Les troupeaux se déplaçant alors à la recherche de parcours plus fournis. Au fil des ans, la plus grande disponibilité en tracteurs a favorisé la pratique de labours et la culture extensive de l’orge et aux risques accrus de désertification.
La loi sur l’Accession à la Propriété Foncière Agricole (APFA) a eu pour effet d’entraîner une utilisation privée d’une partie des parcours. Aujourd’hui, des agriculteurs pratiquent la culture de fourrages irrigués et des universitaires ont documenté le développement d’orge, d’avoine et de luzerne.
Des solutions jugées cependant « incomplètes face au manque de ressources pastorales » mais qui peuvent inspirer des pistes de réflexion face « au manque de ressources fourragères en milieu steppique en réduisant la charge animale sur les parcours ».
Développer la végétation naturelle
En la matière, le Haut-commissariat au développement de la steppe (HCDS) a montré la voie avec des reboisements à partir d’arbustes fourragers : atriplex, acacia ou opuntia. Dans la région de Souk Ahras, des éleveurs déclarent aujourd’hui utiliser l’opuntia comme moyen principal pour nourrir leur troupeau.
L’atriplex occupe-t-elle une place particulière ? Il s’agit d’une plante particulièrement résistante à la sécheresse et appréciée des éleveurs qui indiquent qu’elle leur permet de s’affranchir de l’orge et du son traditionnellement servis aux animaux.
Elle est également utilisée en Tunisie et en Australie où la recherche agronomique a sélectionné une variété particulièrement productive qui est aujourd’hui plantée mécaniquement sur des milliers d’hectares.
Le défi pour la profession est aujourd’hui de protéger et de développer les fourrages naturels dont l’armoise et l’alfa et d’assurer une disponibilité accrue en arbustes fourragers. La location saisonnière aux éleveurs de parcelles ainsi améliorées par le HCDS est particulièrement appréciée par les bergers.
Reste, selon les spécialistes, à assurer un niveau de pâturage raisonné afin de laisser aux arbustes le temps de repousser après le passage des animaux.

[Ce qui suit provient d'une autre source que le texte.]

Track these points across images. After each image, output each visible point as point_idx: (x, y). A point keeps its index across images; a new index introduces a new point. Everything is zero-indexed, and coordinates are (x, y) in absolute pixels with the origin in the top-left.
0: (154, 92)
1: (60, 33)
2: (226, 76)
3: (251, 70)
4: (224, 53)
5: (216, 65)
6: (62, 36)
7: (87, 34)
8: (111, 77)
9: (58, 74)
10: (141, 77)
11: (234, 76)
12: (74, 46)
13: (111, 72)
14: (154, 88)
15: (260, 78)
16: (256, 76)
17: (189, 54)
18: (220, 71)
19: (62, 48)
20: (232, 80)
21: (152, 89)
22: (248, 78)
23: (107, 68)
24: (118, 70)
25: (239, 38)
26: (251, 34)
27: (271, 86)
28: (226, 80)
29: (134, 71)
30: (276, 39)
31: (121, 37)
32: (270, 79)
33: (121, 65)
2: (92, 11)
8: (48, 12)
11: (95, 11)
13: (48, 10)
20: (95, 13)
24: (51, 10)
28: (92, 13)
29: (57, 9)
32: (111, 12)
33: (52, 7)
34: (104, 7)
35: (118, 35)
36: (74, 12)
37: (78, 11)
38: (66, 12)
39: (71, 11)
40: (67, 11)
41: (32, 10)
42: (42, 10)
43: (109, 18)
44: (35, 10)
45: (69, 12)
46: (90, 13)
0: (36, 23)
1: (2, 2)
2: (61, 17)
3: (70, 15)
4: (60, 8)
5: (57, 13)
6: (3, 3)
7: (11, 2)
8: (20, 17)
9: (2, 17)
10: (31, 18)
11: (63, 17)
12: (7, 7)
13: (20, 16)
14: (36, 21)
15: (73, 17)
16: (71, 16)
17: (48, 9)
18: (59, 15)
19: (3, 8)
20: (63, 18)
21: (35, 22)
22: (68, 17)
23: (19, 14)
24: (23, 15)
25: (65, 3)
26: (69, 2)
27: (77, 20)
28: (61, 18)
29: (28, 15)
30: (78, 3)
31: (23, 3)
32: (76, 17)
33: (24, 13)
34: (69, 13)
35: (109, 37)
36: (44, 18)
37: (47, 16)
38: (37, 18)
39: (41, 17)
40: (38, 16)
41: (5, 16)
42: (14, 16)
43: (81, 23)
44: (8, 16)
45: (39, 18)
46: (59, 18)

Les enquêtes de terrain menées par les universitaires montrent que le pâturage raisonné a du mal à être respecté. Le plus souvent, au niveau des terres « Arch », des bergers laissent leur troupeau exploiter les plantes jusqu’à la racine.
Une situation vécue en Tunisie, où des universitaires tentent de préserver les espèces fourragères les plus menacées à travers la conservation de semences.
Algérie : appels à préserver les races locales de moutons
Abdelatif Dilmi a également souligné « la nécessité d’empêcher l’abattage des femelles et de renforcer le contrôle des abattoirs afin de protéger le cheptel » et a rappelé l’urgence de « préserver les races locales » de moutons.
Avec le Centre national de l’insémination artificielle et de l’amélioration génétique, la filière possède les moyens d’une amélioration génétique sous réserve que des moyens simples comme la pesée des agneaux permette d’identifier les animaux présentant les meilleures performances.
En matière de contrôle des mécanismes du marché, la Fédération nationale des éleveurs de bétail est en contact avec le Centre national du registre de commerce (CNRC) et se propose d’inciter les éleveurs à s’inscrire dans le but de développer des points de vente à l’occasion de fêtes religieuses.
Pour sa part, le président de la CNA, Mohamed Yazid Hambli, a souligné les efforts en matière de « réhabilitation des pâturages steppiques » à travers notamment « la création de réserves pastorales, l’encouragement de la culture de plantes résistantes à la sécheresse et l’équipement des points d’eau avec l’énergie solaire ».
À travers la rencontre de Djelfa, les professionnels de la filière ovine ont montré leur volonté de trouver des solutions face aux difficultés qu’ils rencontrent dont la protection sanitaire du cheptel ou la formation des jeunes bergers.
Une démarche qui provient de la base, c’est-à-dire de la part d’organisations professionnelles et non pas seulement de l’administration agricole. À ce titre, la démarche est novatrice et porteuse d’espoirs.